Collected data
= Beginning of Section =

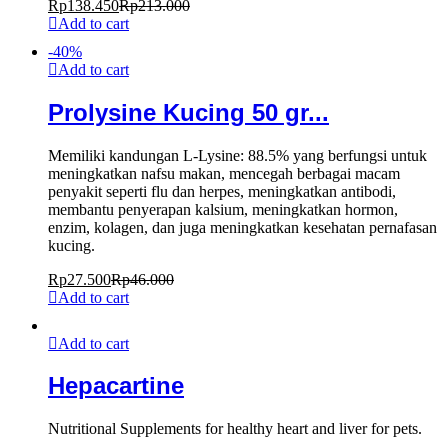
Rp
138.450
Rp
213.000
Add to cart
-
40
%
Add to cart
Prolysine Kucing 50 gr...
Memiliki kandungan L-Lysine: 88.5% yang berfungsi untuk
meningkatkan nafsu makan, mencegah berbagai macam
penyakit seperti flu dan herpes, meningkatkan antibodi,
membantu penyerapan kalsium, meningkatkan hormon,
enzim, kolagen, dan juga meningkatkan kesehatan pernafasan
kucing.
Rp
27.500
Rp
46.000
Add to cart
Add to cart
Hepacartine
Nutritional Supplements for healthy heart and liver for pets.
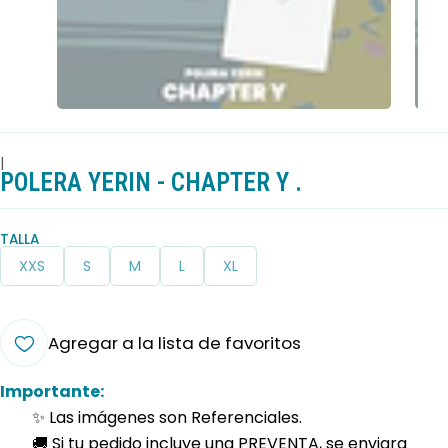
|
POLERA YERIN - CHAPTER Y .
TALLA
XXS
S
M
L
XL
Agregar a la lista de favoritos
Importante:
✨ Las imágenes son Referenciales.
🚚 Si tu pedido incluye una PREVENTA, se enviara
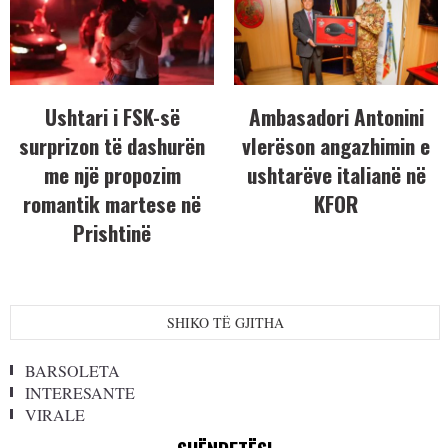
Ushtari i FSK-së
Ambasadori Antonini
surprizon të dashurën
vlerëson angazhimin e
me një propozim
ushtarëve italianë në
romantik martese në
KFOR
Prishtinë
SHIKO TË GJITHA
BARSOLETA
INTERESANTE
VIRALE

= End of Section =

» Try it: The data above must be given again in full and unaltered, minus its images.

» Problem solution:
Rp
138.450
Rp
213.000
Add to cart
-
40
%
Add to cart
Prolysine Kucing 50 gr...
Memiliki kandungan L-Lysine: 88.5% yang berfungsi untuk
meningkatkan nafsu makan, mencegah berbagai macam
penyakit seperti flu dan herpes, meningkatkan antibodi,
membantu penyerapan kalsium, meningkatkan hormon,
enzim, kolagen, dan juga meningkatkan kesehatan pernafasan
kucing.
Rp
27.500
Rp
46.000
Add to cart
Add to cart
Hepacartine
Nutritional Supplements for healthy heart and liver for pets.
|
POLERA YERIN - CHAPTER Y .
TALLA
XXS
S
M
L
XL
Agregar a la lista de favoritos
Importante:
✨ Las imágenes son Referenciales.
🚚 Si tu pedido incluye una PREVENTA, se enviara
Ushtari i FSK-së
Ambasadori Antonini
surprizon të dashurën
vlerëson angazhimin e
me një propozim
ushtarëve italianë në
romantik martese në
KFOR
Prishtinë
SHIKO TË GJITHA
BARSOLETA
INTERESANTE
VIRALE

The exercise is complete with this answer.